## Action item
The goal here is an exact copy of the entries below, without their pictures.

Stored data entries
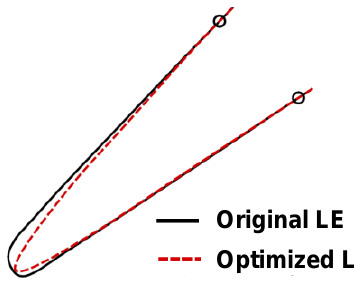
Figure 1. New leading-edge shape proposed in [4].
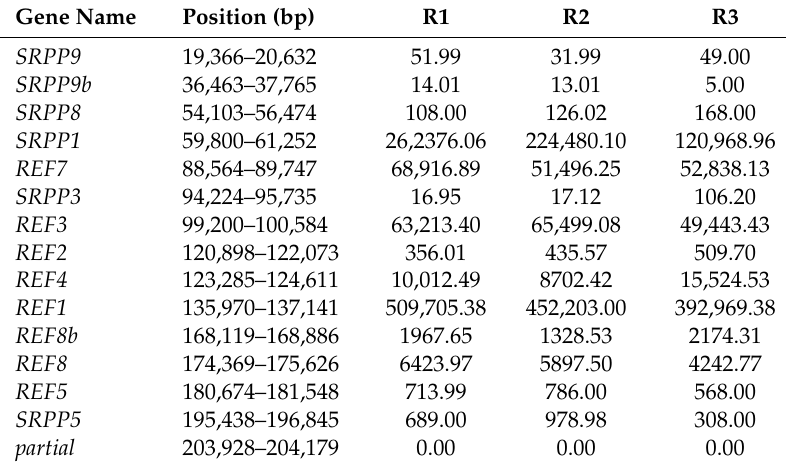
Table 2. Normalized read counts for REF and SRPP transcripts present on scaffold 1222 from latex of clone PB 260 calculated from RNA-seq data for three independent biological replications on healthy trees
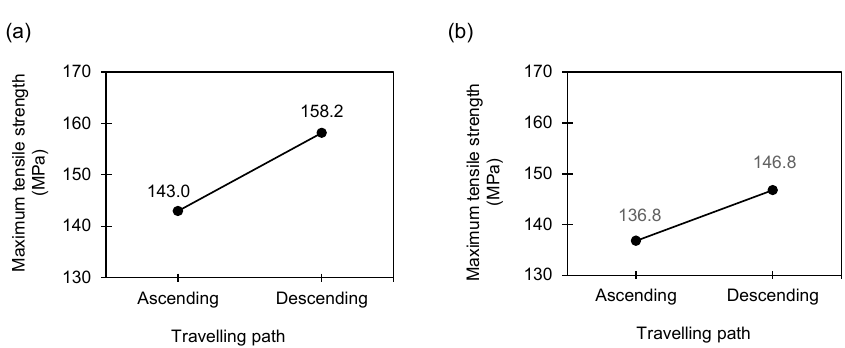
Figure 7. Main effect plots of maximum tensile strength in terms of the travelling paths for experiment ( a ) #3-1 (laser power: 2 kW, part-to-part gap: 0.3 mm) and ( b ) #3-2 (laser power: 4, 4.5, 5.5, and 6 kW, part-to-part gap: 0.3 mm). Table 16. ANOVA table of the tensile strength for experiment #3 ‐ 2 (6.6 ‐ kW disk laser welding system). Table 15. ANOVA table of the tensile strength for experiment #3-1 (2-kW fiber laser welding system). Source Degree of Freedom Sum of Squares Mean Square F -Ratio p -Value Travelling path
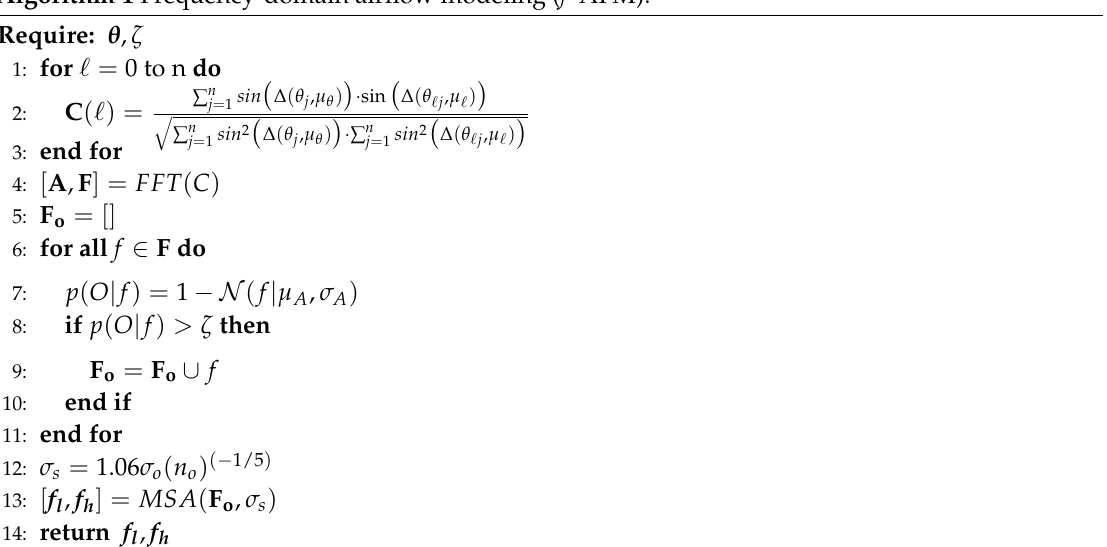
Algorithm 1 Frequency-domain airflow modeling ( f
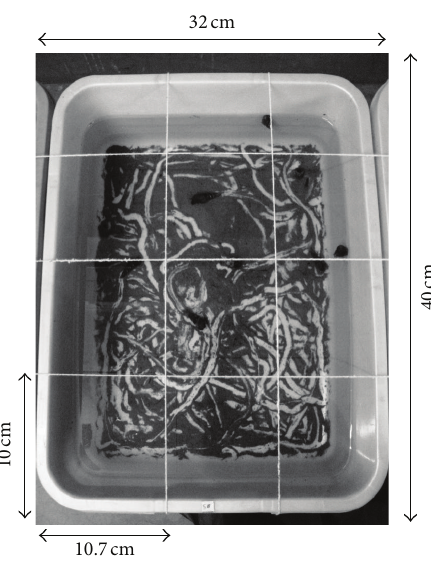
Figure 2: A typical “ Bunty tub” used in the experiments, elaborating the “quadrats” from top view. The dashed lines represent the threads attached to the edges of the tub, so that from top view each quadrat (rectangular in shape—10.7 × 10 cm 2 ) can be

## Response
Figure 1. New leading-edge shape proposed in [4].
Table 2. Normalized read counts for REF and SRPP transcripts present on scaffold 1222 from latex of clone PB 260 calculated from RNA-seq data for three independent biological replications on healthy trees
Figure 7. Main effect plots of maximum tensile strength in terms of the travelling paths for experiment ( a ) #3-1 (laser power: 2 kW, part-to-part gap: 0.3 mm) and ( b ) #3-2 (laser power: 4, 4.5, 5.5, and 6 kW, part-to-part gap: 0.3 mm). Table 16. ANOVA table of the tensile strength for experiment #3 ‐ 2 (6.6 ‐ kW disk laser welding system). Table 15. ANOVA table of the tensile strength for experiment #3-1 (2-kW fiber laser welding system). Source Degree of Freedom Sum of Squares Mean Square F -Ratio p -Value Travelling path
Algorithm 1 Frequency-domain airflow modeling ( f
Figure 2: A typical “ Bunty tub” used in the experiments, elaborating the “quadrats” from top view. The dashed lines represent the threads attached to the edges of the tub, so that from top view each quadrat (rectangular in shape—10.7 × 10 cm 2 ) can be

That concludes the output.